A friend of our family became befriended by a few JW's, even though she is a 'born again' Christian (by the way, I hate that term-has anyone else ever been called that?). She actually managed to make one of the men that visited her realise that he had devoted his entire life to something that was totally fake and meaningless. However, this poor confused person told her that he could never leave, as he had spent his life converting people, which would leave him with a guilty conscience, and also all his friends were Witness's. If he left he'd be cut off he would have no one. My heart goes out to people like that.
I was sickened to see this, and it is SO typical of JWs to ignore what is going on under their noses. I watched a programme on BBC 1 last year about the child abuse that was being covered up in Kingdom Halls all over the world. I have the highest respect for you and your family for telling your story so that others can be aware of the problems that are spreading through this insane cult. Don't let these mentalists get you down, and stop you from spreading the word-your story may help others, keep on going.

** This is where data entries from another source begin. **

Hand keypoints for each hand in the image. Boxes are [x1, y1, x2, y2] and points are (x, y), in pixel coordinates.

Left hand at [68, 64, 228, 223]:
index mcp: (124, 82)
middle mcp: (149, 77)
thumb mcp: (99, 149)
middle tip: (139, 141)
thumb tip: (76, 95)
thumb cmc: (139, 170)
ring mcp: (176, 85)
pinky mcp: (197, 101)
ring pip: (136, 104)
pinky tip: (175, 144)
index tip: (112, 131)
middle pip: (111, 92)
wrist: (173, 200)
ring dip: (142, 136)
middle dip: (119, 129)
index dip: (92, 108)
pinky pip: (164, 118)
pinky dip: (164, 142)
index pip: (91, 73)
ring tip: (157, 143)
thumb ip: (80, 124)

my parents have finally disowned me.. my dad called yesturday and told me to get the "dogs of my mothers back" about my upcoming wedding.. i told him that i havent put anyone on mum's back and if they are saying it, its because they want to and don't agree with what he and mum are doing.

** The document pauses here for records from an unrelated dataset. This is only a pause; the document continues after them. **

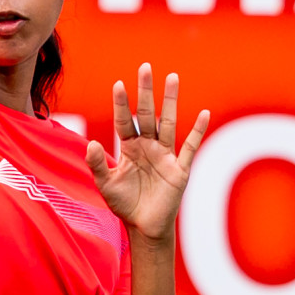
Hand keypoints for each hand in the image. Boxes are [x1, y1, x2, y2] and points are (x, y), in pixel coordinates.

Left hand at [84, 63, 208, 243]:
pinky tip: (203, 113)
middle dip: (146, 92)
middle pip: (147, 114)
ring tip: (173, 77)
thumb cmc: (124, 204)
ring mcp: (165, 155)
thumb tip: (90, 143)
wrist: (144, 227)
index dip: (122, 104)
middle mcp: (148, 146)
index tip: (118, 84)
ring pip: (168, 123)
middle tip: (145, 67)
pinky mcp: (180, 169)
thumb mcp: (105, 184)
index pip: (125, 121)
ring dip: (170, 101)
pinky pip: (190, 147)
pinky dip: (197, 131)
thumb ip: (96, 164)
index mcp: (129, 148)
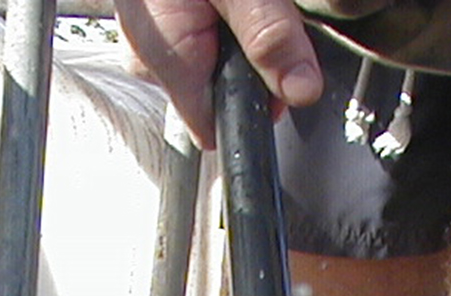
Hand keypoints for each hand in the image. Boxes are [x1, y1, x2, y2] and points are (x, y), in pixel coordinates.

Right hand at [114, 0, 323, 146]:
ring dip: (232, 38)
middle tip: (261, 13)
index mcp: (169, 59)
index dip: (256, 106)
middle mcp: (151, 58)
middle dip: (247, 66)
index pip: (215, 128)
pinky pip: (193, 37)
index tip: (278, 72)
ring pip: (207, 65)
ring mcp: (150, 40)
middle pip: (214, 96)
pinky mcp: (154, 21)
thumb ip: (271, 38)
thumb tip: (301, 90)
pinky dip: (215, 20)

i said that mum can speak for herself and he said that she and will and the next time you speak to your mother she will tell you that we dont want to ever speak to or see you again...".

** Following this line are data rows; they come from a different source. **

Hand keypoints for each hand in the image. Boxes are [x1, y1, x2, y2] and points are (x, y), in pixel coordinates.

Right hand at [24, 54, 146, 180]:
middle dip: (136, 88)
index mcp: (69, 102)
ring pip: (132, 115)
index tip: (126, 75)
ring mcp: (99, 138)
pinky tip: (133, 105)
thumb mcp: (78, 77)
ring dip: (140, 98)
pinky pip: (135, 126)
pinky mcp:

at this point in the conversation i hung up the phone in his ear.
That is terrible, and I hope that one day they will realise what they have thrown away so cruelly. You sound like you have the support of a great person, let that help you through it all. I have never been a jw, but I did go out with one for a while. He broke up with me and broke my heart badly because I wouldn't become a jw and leave my Christian family. I am only 19, and not only am I a Christian myself, but I am incredibly close to my parents too. I think his Mum threatened to cut him off, if he didn't split up with me. The only thing that helped me through the pain was knowing that I always had my heavenly father there with me, supporting me in the worst times. Maybe one day, you might find the true God, and come to know him and his loving ways.
my parents have finally disowned me.. my dad called yesturday and told me to get the "dogs of my mothers back" about my upcoming wedding.. i told him that i havent put anyone on mum's back and if they are saying it, its because they want to and don't agree with what he and mum are doing.
i said that mum can speak for herself and he said that she and will and the next time you speak to your mother she will tell you that we dont want to ever speak to or see you again...".
at this point in the conversation i hung up the phone in his ear.
Hi, I'd just like to say good on you for finding Christianity-I have been a Christian all my life, and Jesus has always supported me in my darkest times. I think that you were very brave to leave. I was going out with a man that I loved very very much, who split up with me becuause I wouldn't leave Christianity and become a Witness. It broke my heart, and I still hurt a lot to this day. I pray a lot, not only that I can find the strength to forgive this insane cult, but also that all the members will one day receive a big wake up call from the true God, and realise that they have been wrong and repent of what they have done and said.